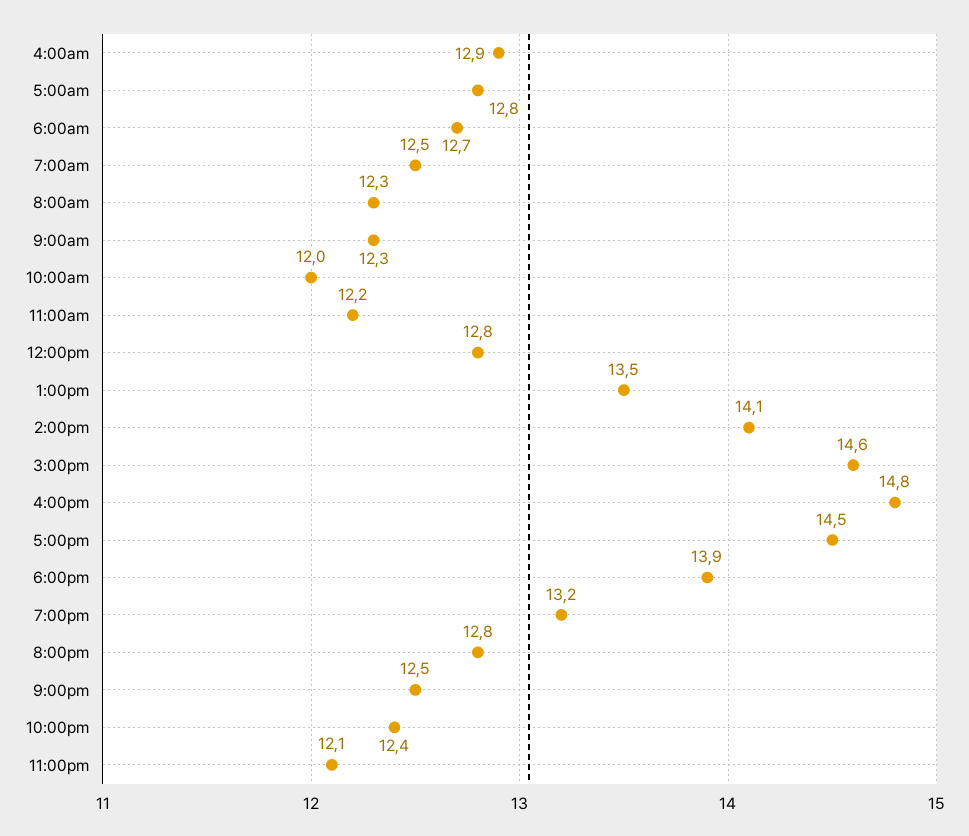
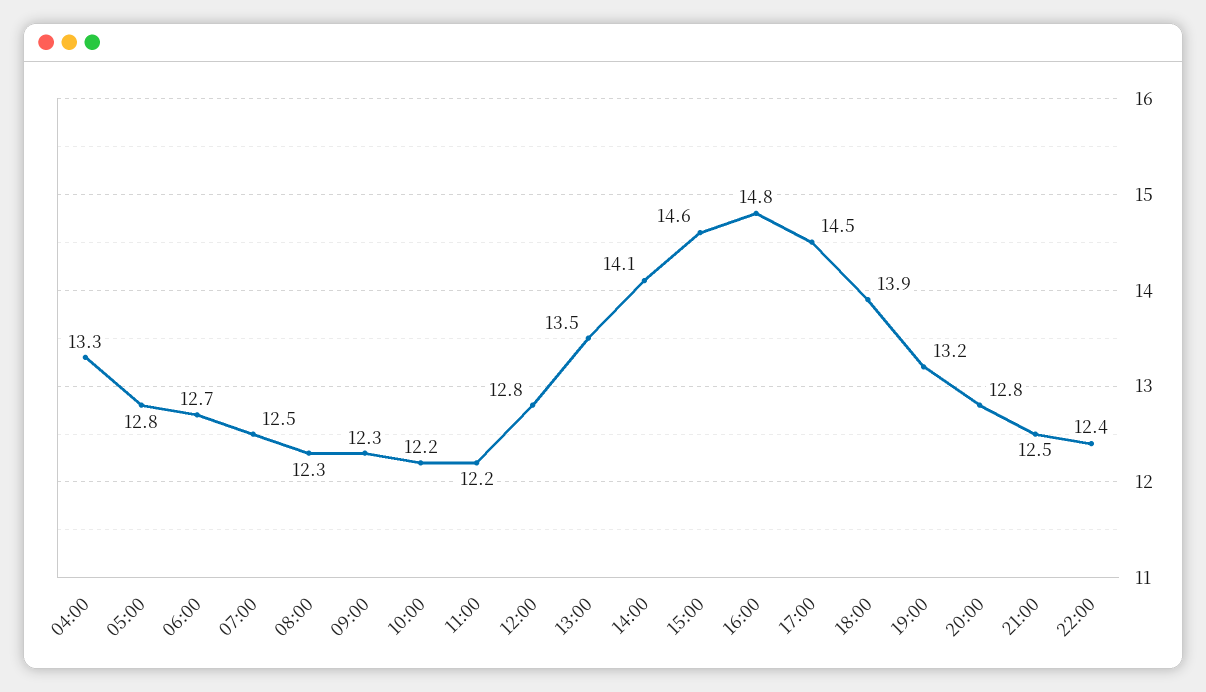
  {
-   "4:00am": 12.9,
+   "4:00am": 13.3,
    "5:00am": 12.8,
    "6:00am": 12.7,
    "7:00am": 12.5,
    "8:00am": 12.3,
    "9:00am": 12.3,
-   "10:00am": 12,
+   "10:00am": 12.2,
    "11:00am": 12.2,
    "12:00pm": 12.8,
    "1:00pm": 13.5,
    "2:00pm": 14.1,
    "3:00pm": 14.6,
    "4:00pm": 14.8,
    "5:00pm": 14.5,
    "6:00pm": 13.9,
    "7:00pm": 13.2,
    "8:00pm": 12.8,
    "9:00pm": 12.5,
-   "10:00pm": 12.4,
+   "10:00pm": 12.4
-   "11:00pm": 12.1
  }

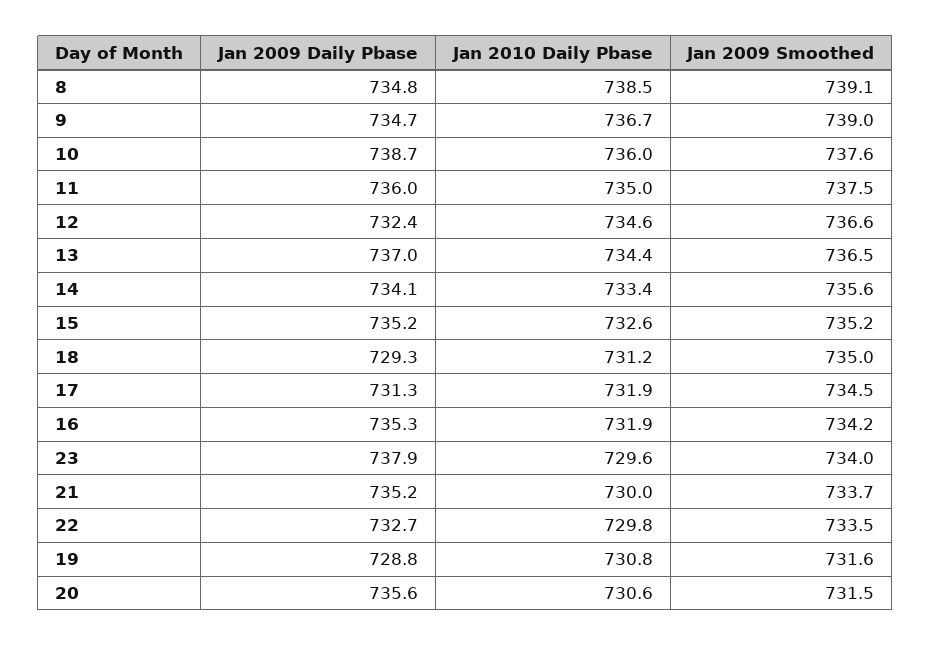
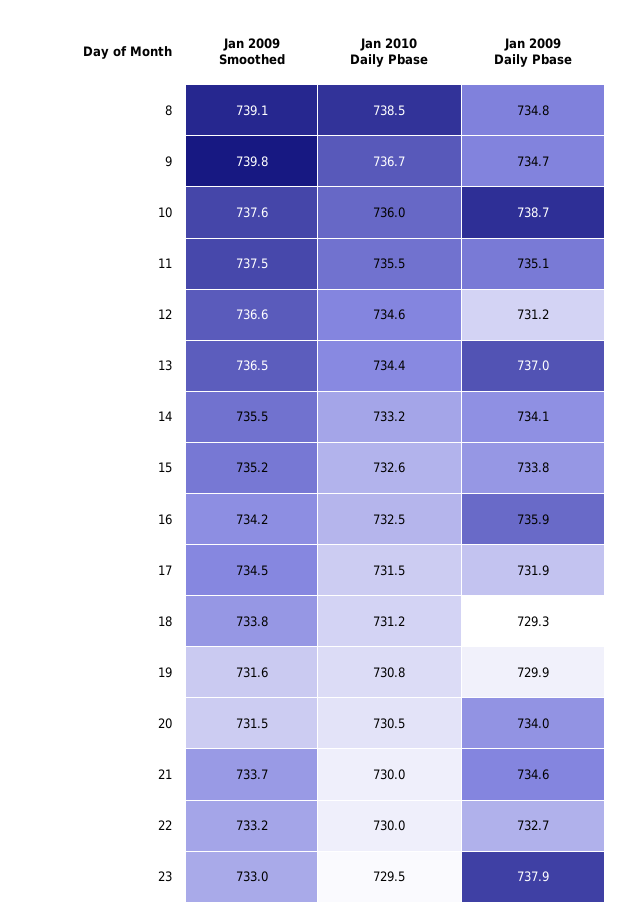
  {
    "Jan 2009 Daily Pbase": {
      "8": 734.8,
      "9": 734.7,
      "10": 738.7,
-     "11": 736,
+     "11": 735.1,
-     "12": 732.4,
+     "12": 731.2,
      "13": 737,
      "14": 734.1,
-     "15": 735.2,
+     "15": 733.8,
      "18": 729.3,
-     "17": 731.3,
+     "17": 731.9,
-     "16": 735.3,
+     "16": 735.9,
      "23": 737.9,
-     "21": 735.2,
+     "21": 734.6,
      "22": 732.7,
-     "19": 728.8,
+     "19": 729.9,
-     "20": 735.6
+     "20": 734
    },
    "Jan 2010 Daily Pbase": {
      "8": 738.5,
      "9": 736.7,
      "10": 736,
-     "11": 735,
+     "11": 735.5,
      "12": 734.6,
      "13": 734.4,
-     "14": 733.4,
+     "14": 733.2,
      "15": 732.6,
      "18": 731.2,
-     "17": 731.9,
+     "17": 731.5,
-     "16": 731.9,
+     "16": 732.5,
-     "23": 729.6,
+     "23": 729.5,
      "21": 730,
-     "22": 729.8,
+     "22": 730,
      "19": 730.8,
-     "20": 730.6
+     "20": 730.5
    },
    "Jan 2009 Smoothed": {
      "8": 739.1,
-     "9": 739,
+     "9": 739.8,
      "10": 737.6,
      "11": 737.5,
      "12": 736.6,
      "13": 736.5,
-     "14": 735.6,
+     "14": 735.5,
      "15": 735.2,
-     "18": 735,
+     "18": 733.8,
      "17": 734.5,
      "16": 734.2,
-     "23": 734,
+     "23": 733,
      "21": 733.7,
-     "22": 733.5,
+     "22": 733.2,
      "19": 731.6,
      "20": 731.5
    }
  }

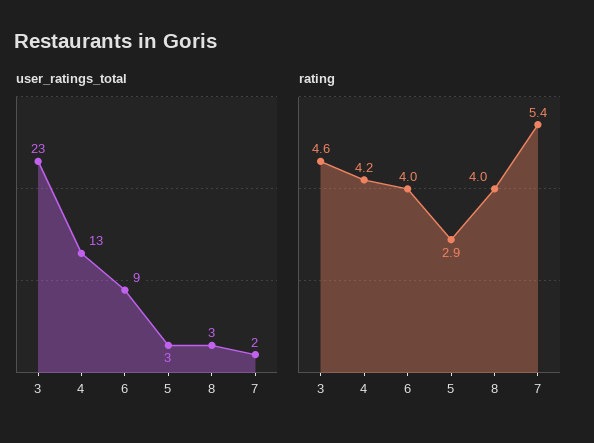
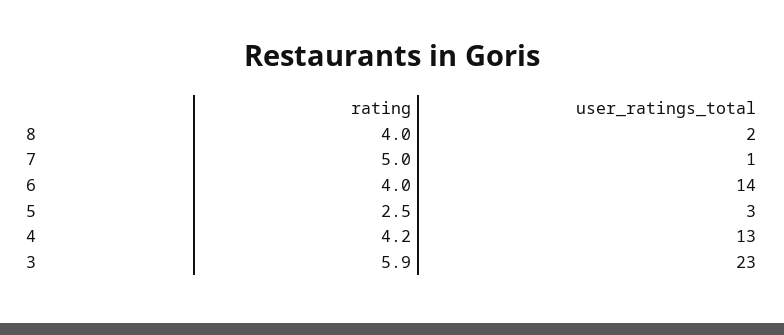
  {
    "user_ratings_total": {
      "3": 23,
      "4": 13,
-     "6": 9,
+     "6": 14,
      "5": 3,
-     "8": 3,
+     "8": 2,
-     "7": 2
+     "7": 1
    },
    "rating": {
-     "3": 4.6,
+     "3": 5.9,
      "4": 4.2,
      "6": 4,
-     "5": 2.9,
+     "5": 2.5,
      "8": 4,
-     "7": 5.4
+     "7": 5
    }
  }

• • •

(TASK)
Output the material word for word, omitting its pictures.

(COMPLETED EXERCISE)
  {
-   "4:00am": 12.9,
+   "4:00am": 13.3,
    "5:00am": 12.8,
    "6:00am": 12.7,
    "7:00am": 12.5,
    "8:00am": 12.3,
    "9:00am": 12.3,
-   "10:00am": 12,
+   "10:00am": 12.2,
    "11:00am": 12.2,
    "12:00pm": 12.8,
    "1:00pm": 13.5,
    "2:00pm": 14.1,
    "3:00pm": 14.6,
    "4:00pm": 14.8,
    "5:00pm": 14.5,
    "6:00pm": 13.9,
    "7:00pm": 13.2,
    "8:00pm": 12.8,
    "9:00pm": 12.5,
-   "10:00pm": 12.4,
+   "10:00pm": 12.4
-   "11:00pm": 12.1
  }

  {
    "Jan 2009 Daily Pbase": {
      "8": 734.8,
      "9": 734.7,
      "10": 738.7,
-     "11": 736,
+     "11": 735.1,
-     "12": 732.4,
+     "12": 731.2,
      "13": 737,
      "14": 734.1,
-     "15": 735.2,
+     "15": 733.8,
      "18": 729.3,
-     "17": 731.3,
+     "17": 731.9,
-     "16": 735.3,
+     "16": 735.9,
      "23": 737.9,
-     "21": 735.2,
+     "21": 734.6,
      "22": 732.7,
-     "19": 728.8,
+     "19": 729.9,
-     "20": 735.6
+     "20": 734
    },
    "Jan 2010 Daily Pbase": {
      "8": 738.5,
      "9": 736.7,
      "10": 736,
-     "11": 735,
+     "11": 735.5,
      "12": 734.6,
      "13": 734.4,
-     "14": 733.4,
+     "14": 733.2,
      "15": 732.6,
      "18": 731.2,
-     "17": 731.9,
+     "17": 731.5,
-     "16": 731.9,
+     "16": 732.5,
-     "23": 729.6,
+     "23": 729.5,
      "21": 730,
-     "22": 729.8,
+     "22": 730,
      "19": 730.8,
-     "20": 730.6
+     "20": 730.5
    },
    "Jan 2009 Smoothed": {
      "8": 739.1,
-     "9": 739,
+     "9": 739.8,
      "10": 737.6,
      "11": 737.5,
      "12": 736.6,
      "13": 736.5,
-     "14": 735.6,
+     "14": 735.5,
      "15": 735.2,
-     "18": 735,
+     "18": 733.8,
      "17": 734.5,
      "16": 734.2,
-     "23": 734,
+     "23": 733,
      "21": 733.7,
-     "22": 733.5,
+     "22": 733.2,
      "19": 731.6,
      "20": 731.5
    }
  }

  {
    "user_ratings_total": {
      "3": 23,
      "4": 13,
-     "6": 9,
+     "6": 14,
      "5": 3,
-     "8": 3,
+     "8": 2,
-     "7": 2
+     "7": 1
    },
    "rating": {
-     "3": 4.6,
+     "3": 5.9,
      "4": 4.2,
      "6": 4,
-     "5": 2.9,
+     "5": 2.5,
      "8": 4,
-     "7": 5.4
+     "7": 5
    }
  }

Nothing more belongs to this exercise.